Of course, I knew about the gap. But I saw and felt the true scale of it with fresh eyes.
And I saw first-hand the full impact of it and the harder choices it created for people less fortunate than me.
My personal experience strengthened a view I’ve held for a long time about why diversity is newsrooms is important. It’s not so we look diverse or so we can, in that cynical term people sometimes use, “tick diversity boxes”.
It’s because having staff with a broad range of life experiences allows us to see stories and become connected with communities which are otherwise invisible to us.
That’s why in ABC newsrooms we want people from every background in all of our teams – people with disabilities, people from different cultural backgrounds, Indigenous people, people who live in regional Australia, people of all differing religions, people of all socio-economic backgrounds.
We need the widest range of people we can get so we can cover as many of our blind spots as possible. That’s what diversity means to me and it’s why I think in journalism it’s essential.
As journalists, we are relentlessly curious and seek out evidence and people with experiences well beyond our own. But by also working with colleagues who are, genuinely, from all walks of life, we’re so much better placed to deliver information the community needs, by knowing our communities intimately.

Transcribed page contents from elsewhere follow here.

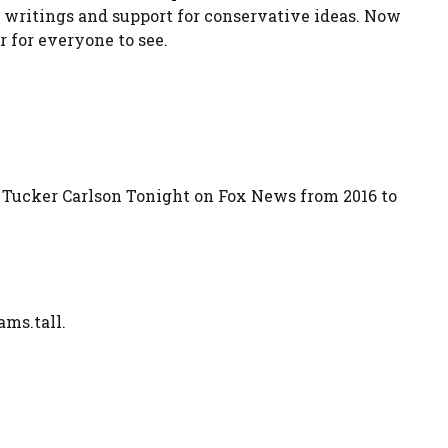
, writings and support for conservative ideas. Now
r for everyone to see.
Tucker Carlson Tonight on Fox News from 2016 to
ams.tall.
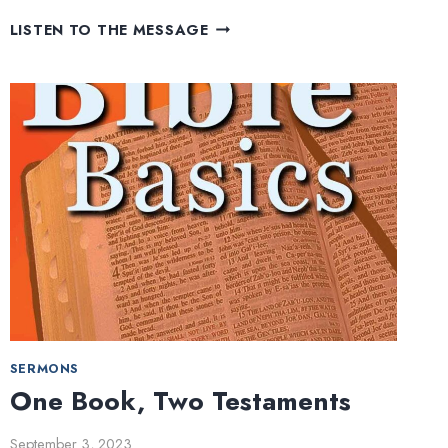
THE
LISTEN TO THE MESSAGE
OLD
TESTAMENT
SERMONS
One Book, Two Testaments
September 3, 2023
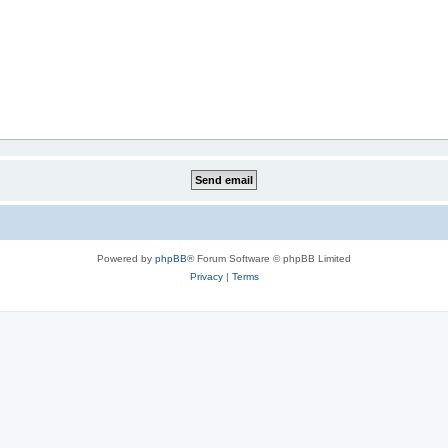
Powered by
phpBB
® Forum Software © phpBB Limited
Privacy
|
Terms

Our lived experience informs our journalism, and our standards around objectivity, impartiality, accuracy and independence guide how we approach and produce it.
My life experience as person with firsthand involvement in the hospital system doesn’t give me the right to use my privileged position as an ABC journalist to become an advocate or activist on issues in the news, such as the sustainability of private health insurance or what drugs land on the PBS.
All it gives me is an enhanced awareness that those things are important issues for many people and that there are a range of views.
It gives me ideas for stories, not motivation to share my own opinions.
It opens my eyes and ears.
Do we at the ABC always get it right? As I’ve stated directly, of course not. Good journalists will occasionally make mistakes / misjudgements, especially because so often they are working at speed, or live and on the fly.
While the ABC is not permanently in “crisis”, a lazy narrative you may sometimes read, I’m not saying it doesn’t have its moments.
It’s a big, varied, vigorous organisation, full of talented and driven individuals, doing a lot of things at once and often very quickly.
I’m damn proud of what we do at ABC NEWS and I will defend it every single day.
It’s not my job to win friends, to appease critics, to keep politicians or business leaders happy – or even to keep every single ABC staff member happy all the time.
It’s my job to protect my organisation’s great legacy – and indeed to build on it – to ensure we are match fit for our present and future challenges.
I am proud to be an ABC journalist, I am proud to serve the public and I will stand for integrity and impartiality in journalism while I have the privilege of leading ABC News.
Thank you to our loyal audiences – and welcome to those who are just discovering us. We hope we will be of value to you. Thank you to all Australians for your faith in us. You have my assurance that under my leadership, we will continue to do our best to deliver news that deserves your trust.